• WHAT TO WORK ON:
1 – In the platform engineering excerpt, what other name is given for the platform that platform engineers create?
2 – Reproduce the platform engineering excerpt from "Finally, you’re ready" up to and including "to use Terraform?".

───── EXCERPT TO READ ─────

Good Platform Engineering: What It Is and How to Make It Work For You

Picture this. You are a new developer in an organisation and you are ready to get started.

A colleague points you to a wiki and a series of repositories that are poorly documented and sprawled throughout multiple folders and organisations. You spend a whole week trying to make sense of it all.

After digging around, you finally get your hands on some code and you realise what your colleagues have been doing is copying code from an existing service and extrapolating a “template” from it, often leaving details from a previous service in the next one.

Finally, you’re ready to start testing it in infrastructure. However, you don’t have access to the infrastructure and you have to ask an operations team to provision it for you. You may be faced with waiting weeks to get your infrastructure ready.

You could of course create the infrastructure yourself if given access to your cloud provider. But then how do you ensure that you have created the infrastructure according to your company’s guidelines? Do you do it by clicking on the console? Or do you use Terraform? What if you don’t know how to use Terraform?

And what about Kubernetes to deploy your services? What if you know very little about it? How can you ensure that you can deploy to Kubernetes with minimal knowledge and without breaking anything there?

In this post, we’ll explore the options you have available to you and introduce platform engineering as a solution for the above challenges.

What Is Platform Engineering?

Platform engineering aims to give developers in an organisation the capacity to self-serve their infrastructure needs, as well as deploy, operate, browse, monitor and template all services available in your company.

The discipline is focused on providing good visibility of the relationship between services, documentation and who manages them. Platform engineers do this by creating an abstraction layer, the platform (AKA internal developer platform), that’s easy to use and requires minimal knowledge of infrastructure from developers.

This abstraction layer is very important because infrastructure is complex. You may have some developers who are great at using Kubernetes, but even then this is a burden and cognitive load that reduces the amount of meaningful work they would be able to deliver.

───── STORED DATA ─────

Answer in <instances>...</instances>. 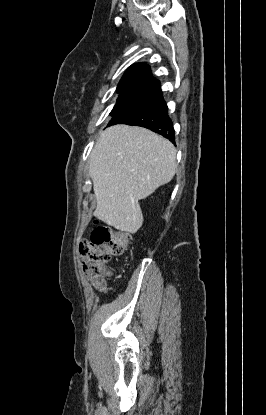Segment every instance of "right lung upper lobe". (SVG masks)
<instances>
[{"label": "right lung upper lobe", "mask_w": 266, "mask_h": 415, "mask_svg": "<svg viewBox=\"0 0 266 415\" xmlns=\"http://www.w3.org/2000/svg\"><path fill=\"white\" fill-rule=\"evenodd\" d=\"M160 89V82L155 80L150 67L145 63L130 66L121 78L119 92L143 93L150 95Z\"/></svg>", "instance_id": "obj_1"}]
</instances>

─────

• TASK-BY-TASK RESULTS:
1 – An internal developer platform.

2 –
Finally, you’re ready to start testing it in infrastructure. However, you don’t have access to the infrastructure and you have to ask an operations team to provision it for you. You may be faced with waiting weeks to get your infrastructure ready.

You could of course create the infrastructure yourself if given access to your cloud provider. But then how do you ensure that you have created the infrastructure according to your company’s guidelines? Do you do it by clicking on the console? Or do you use Terraform? What if you don’t know how to use Terraform?